Payer and provider organizations, however, should be careful not to get bogged down in analysis and set parameters that fulfill a “minimum viable product” description – the version of a product that allows data gathering and insight with the least effort. Refinement can come later in further iterations.
For example, an East Coast payer organization focused on the MVP of an enrollment and billing system implementation. This meant that the agile team was able to deliver value more immediately while having a thorough pipeline for future incremental enhancements.
Setting parameters for what makes an idea worth pursuing using a standard and repeatable process is challenging. But healthcare organizations should not shy away from trying this approach because it can yield many benefits, including shortening the time it takes to bring new solutions to the market.
Key steps
To review, the three key steps to launching a successful agile strategy are:
- Set a clear direction that focuses on gaining incremental insights from a vast and growing repository.

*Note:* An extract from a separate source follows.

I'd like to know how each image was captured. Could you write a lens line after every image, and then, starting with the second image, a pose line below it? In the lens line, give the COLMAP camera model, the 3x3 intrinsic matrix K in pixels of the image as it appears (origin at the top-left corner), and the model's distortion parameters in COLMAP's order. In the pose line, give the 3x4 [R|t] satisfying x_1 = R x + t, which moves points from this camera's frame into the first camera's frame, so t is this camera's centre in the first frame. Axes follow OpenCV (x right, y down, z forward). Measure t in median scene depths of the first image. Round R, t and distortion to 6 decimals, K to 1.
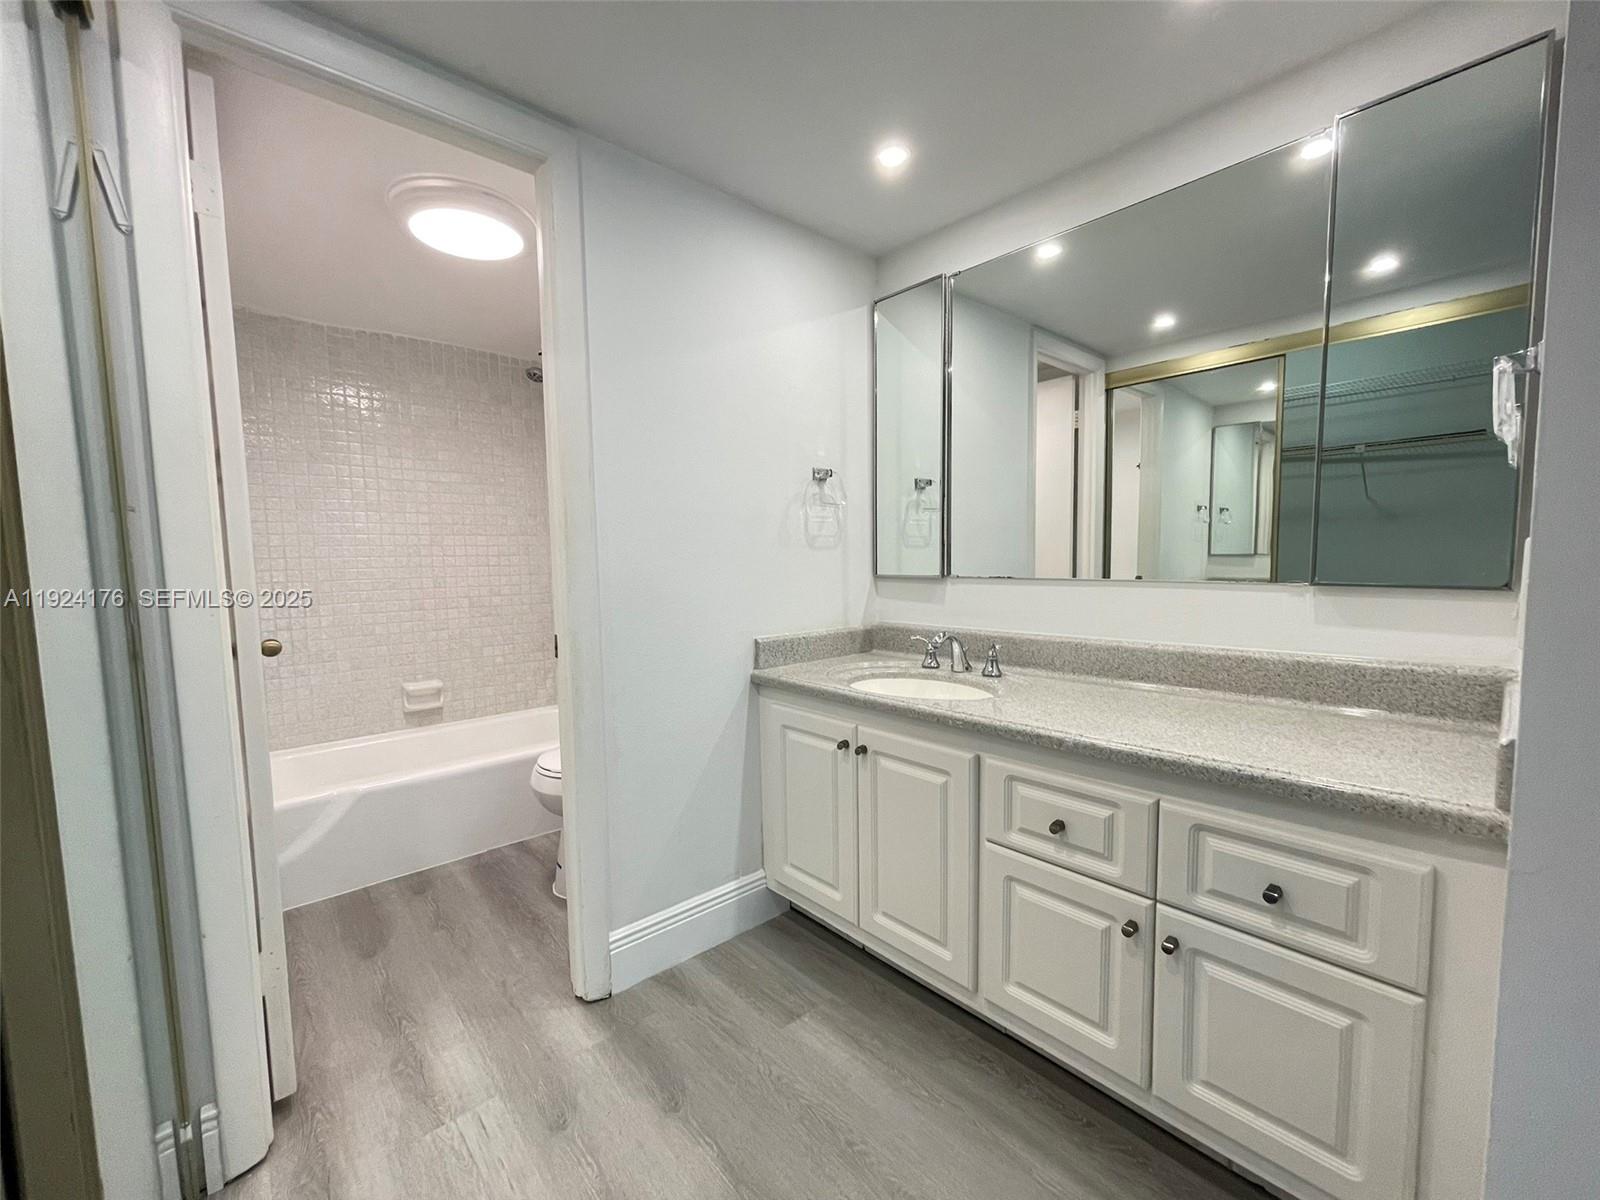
lens RADIAL K [[644.9, 0, 798.4], [0, 644.9, 606.3], [0, 0, 1]] dist [-0.000964, 0.000229]
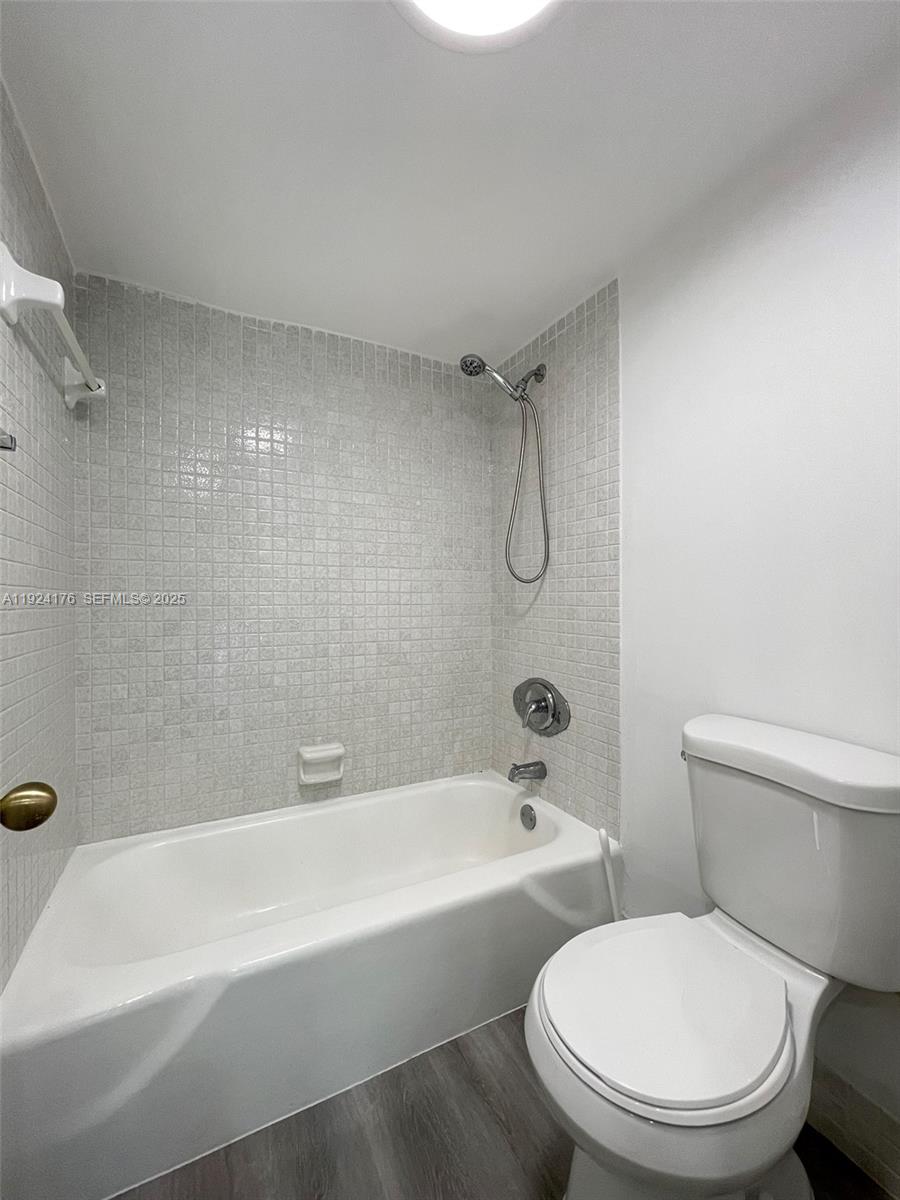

- Create the conditions for success from the outset by encouraging curiosity that embraces failure, by focusing on data-driven hypotheses and by focusing on cross-functional teams.
- Prioritize, limit work in progress and iterate upon the discovery of data insights to drive strategic decisions.
The potential benefits of being able to tap into data to create fresh insights and deliver potentially life-changing results are vast and far outweigh the challenges involved. More organizations should leverage data analytics to take a leap forward in how healthcare is delivered.